Diancam dan Dikriminalisasi
Setelah dibeli oleh pengusaha, langkah Adi untuk mengelola Pematang Damar semakin sulit. Dia tidak hanya berhadapan dengan pemerintah, pengusaha, dan warga yang pro perusahaan.
Adi memang diadang banyak orang dan banyak pihak. Tapi dia bergeming tak mundur barang selangkah pun. Terlanjur maju pantang surut ke belakang.
Baca juga: Polisi Buru Pemilik Gudang Minyak Ilegal yang Terbakar di Jambi
Ketika sedang panas-panasnya soal Pematang Damar, Adi sempat mendapatkan aksi kriminalisasi dari tiga kepala desa. Kemudian diancam rumahnya mau dibakar, dibunuh, dan diusir dari kampung.
"Banyak warga kampung yang bilang saya ini sudah gila. Tidak normal seperti masyarakat pada umumnya, cuma gara-gara mau menyelamatkan anggrek," kata dia menirukan suara-suara sumbang kala itu.
Upaya pembungkaman perusahaan kepada Adi tidak hanya dengan jalan kekerasan tetapi dengan cara-cara licik. Adi disogok uang ratusan juta oleh perusahaan.
Bahkan ia dijanjikan 20 hektar tanah, agar dia tidak bersuara lagi terkait Hutan Pematang Damar. Semuanya ditolak mentah-mentah.
Pusing bukan kepalang menghadapi Adi, akhirnya hutan Pematang Damar dibakar pada 2015. Kala itu, terjadi kabut asap yang berasal dari ratusan titik lahan terbakar di Jambi.
Adi menduga hutan sengaja dibakar atau karena kawasan hutan Pematang Damar yang merupakan hutan gambut, terbakar karena sudah dikeringkan dengan sistem kanalisasi.
Kembali ke rumah
Perjuangan Adi dan GMB pupus setelah Pematang Damar terbakar. Ada puluhan anggrek alam di sana mati. Pohon-pohon terpanggang menjadi abu.
Di tengah kebuntuan itu, Adi mendapatkan ilham, untuk menanam anggrek di belakang rumah. Kebun sawitnya seluas 3,5 hektar menjadi korban, karena disulap menjadi tempat konservasi anggrek.
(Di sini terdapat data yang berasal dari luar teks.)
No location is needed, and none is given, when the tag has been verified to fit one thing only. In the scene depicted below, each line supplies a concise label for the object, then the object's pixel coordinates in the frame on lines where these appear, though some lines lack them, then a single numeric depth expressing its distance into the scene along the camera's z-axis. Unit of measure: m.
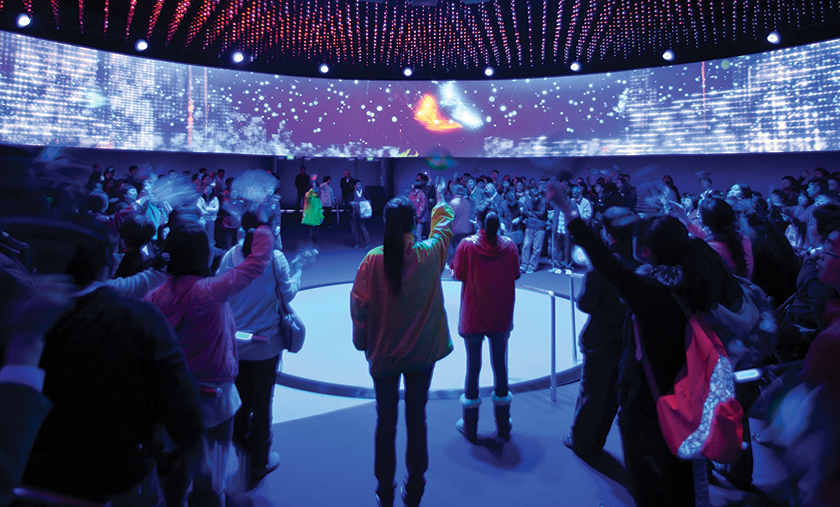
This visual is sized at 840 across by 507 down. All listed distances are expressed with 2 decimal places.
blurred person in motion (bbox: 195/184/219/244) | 8.57
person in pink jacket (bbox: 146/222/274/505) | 1.89
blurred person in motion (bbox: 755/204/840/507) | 1.21
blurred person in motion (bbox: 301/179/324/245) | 10.96
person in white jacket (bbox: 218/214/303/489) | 2.59
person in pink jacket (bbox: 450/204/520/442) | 3.04
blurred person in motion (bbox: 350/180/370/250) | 11.09
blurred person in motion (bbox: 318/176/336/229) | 12.13
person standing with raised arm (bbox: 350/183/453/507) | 2.23
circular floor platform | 4.04
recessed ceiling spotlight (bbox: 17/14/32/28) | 9.29
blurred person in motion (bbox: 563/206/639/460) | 2.64
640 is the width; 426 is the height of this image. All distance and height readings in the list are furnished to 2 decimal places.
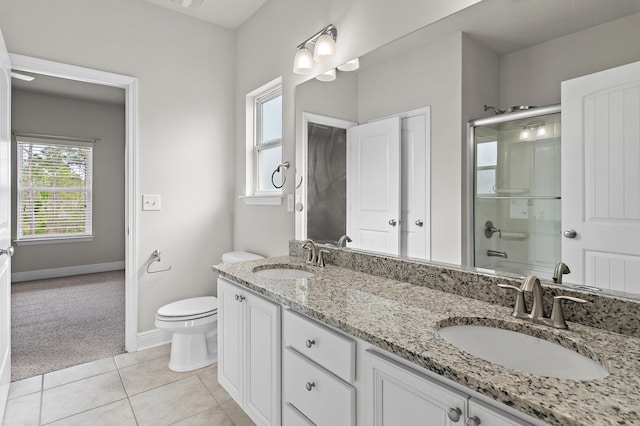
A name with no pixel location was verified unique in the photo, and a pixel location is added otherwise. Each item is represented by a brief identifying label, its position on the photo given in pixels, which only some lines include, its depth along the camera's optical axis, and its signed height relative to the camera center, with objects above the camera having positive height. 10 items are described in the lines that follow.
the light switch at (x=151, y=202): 2.65 +0.08
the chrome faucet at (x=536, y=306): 0.98 -0.28
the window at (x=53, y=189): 4.78 +0.33
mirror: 1.00 +0.51
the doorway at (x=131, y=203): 2.58 +0.07
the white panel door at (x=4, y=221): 1.78 -0.05
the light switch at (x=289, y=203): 2.36 +0.06
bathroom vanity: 0.66 -0.35
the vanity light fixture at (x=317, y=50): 1.91 +0.94
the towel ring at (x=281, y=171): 2.39 +0.30
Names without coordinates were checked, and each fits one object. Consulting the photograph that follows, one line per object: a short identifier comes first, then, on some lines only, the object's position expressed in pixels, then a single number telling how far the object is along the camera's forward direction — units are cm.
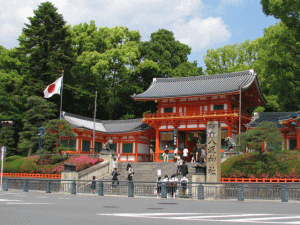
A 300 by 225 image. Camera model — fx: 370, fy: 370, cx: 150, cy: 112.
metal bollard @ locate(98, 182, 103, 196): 2201
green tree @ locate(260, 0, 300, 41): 2930
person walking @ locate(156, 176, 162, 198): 2061
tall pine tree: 4366
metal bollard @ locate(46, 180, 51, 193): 2356
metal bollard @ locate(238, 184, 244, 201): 1909
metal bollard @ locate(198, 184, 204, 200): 1945
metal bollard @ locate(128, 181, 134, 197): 2077
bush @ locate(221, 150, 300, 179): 2477
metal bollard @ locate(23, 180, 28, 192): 2433
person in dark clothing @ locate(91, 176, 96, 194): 2267
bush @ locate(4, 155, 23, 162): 3801
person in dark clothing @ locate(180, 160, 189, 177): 2279
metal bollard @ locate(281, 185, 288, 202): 1873
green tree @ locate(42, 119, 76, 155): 3375
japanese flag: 3919
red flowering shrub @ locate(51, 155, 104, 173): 3145
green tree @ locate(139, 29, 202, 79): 5131
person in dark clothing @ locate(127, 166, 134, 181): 2522
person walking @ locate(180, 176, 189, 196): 1978
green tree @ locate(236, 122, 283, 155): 2533
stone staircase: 3030
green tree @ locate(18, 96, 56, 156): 3853
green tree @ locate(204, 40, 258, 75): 5106
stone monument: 2234
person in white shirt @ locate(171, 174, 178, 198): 2016
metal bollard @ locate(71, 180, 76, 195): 2282
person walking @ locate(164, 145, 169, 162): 3600
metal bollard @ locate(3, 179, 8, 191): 2472
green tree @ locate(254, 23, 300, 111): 3109
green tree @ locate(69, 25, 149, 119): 4928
"Ada 76 spesies dari 84 anggrek yang diselematkan, kini hidup di tempat konservasi, di tanah pribadi miliknya namun dikelola secara komunitas," kata dia.
Sampai sekarang, sudah lebih dari 1.000 anggrek macan yang ditanam. Kata Adi fokusnya memang anggrek macan, karena teridentifikasi anggrek terbesar dan terberat di dunia.
"Anggrek terbesar dan terberat di dunia. Muarojambi inilah habitatnya. Selain candi terluas di Asia, juga ada anggrek. Itu alasannya kami pilih anggrek macan," kata pria 42 tahun ini.
Selain anggrek dia juga menanam pohon lokal seperti bungur, bengkal, labu kayu, putat, kayu aro nasi, kayu aro sudu, beringin, kemenyan putih, tampung, pulai, cupak, bedaro, tempunek dan kecapi. Total lebih dari 30 jenis kayu lokal yang ditanam.
Tempat konservasi di belakang rumah ini diberi nama Taman Sakat Lebung Panjang. Dalam bahasa lokal Muarojambi, sakat sama dengan anggrek.
Taman sakat ini, konsepnya menyediakan tempat bagi orang untuk berbagi kebaikan dengan menanam pohon anggrek dan menyemai bibit ikan lokal.
Dia menyakini, aktivitas berbagi kebaikan ini, akan terus tumbuh dan hidup. Ketika ia menanam pohon, buahnya akan dimakan burung. Saat itu, burung pun berdoa untuk keselamatan semua orang.
"Dengan mengalir tanpa hentinya kebaikan di Taman Sakat, membuat Adi bahagia. Ini adalah penebus dosa masa lalu. Kebaikan akan tumbuh dari segala penjuru," kata Adi dengan penuh harapan.
Bebas dari Intervensi Pemerintah
Setelah hutan Pematang Damar terbakar 2015, semua anggota GMB lesu karena hutan konservasi yang diimpikan hilang di depan mata.
Namun, anggrek yang sudah diselamatkan harus hidup. Maka dibangunlah taman sakat (kolam anggrek) pada Februari 2017 dengan dana pinjaman sebesar Rp 50 juta untuk menormalisasi sungai.
Kala itu ada 40 orang yang siap berjuang membangun Taman Sakat. Tapi karena beberapa hal, Adi tinggal sendirian. Satu persatu kawan pergi meninggalkan.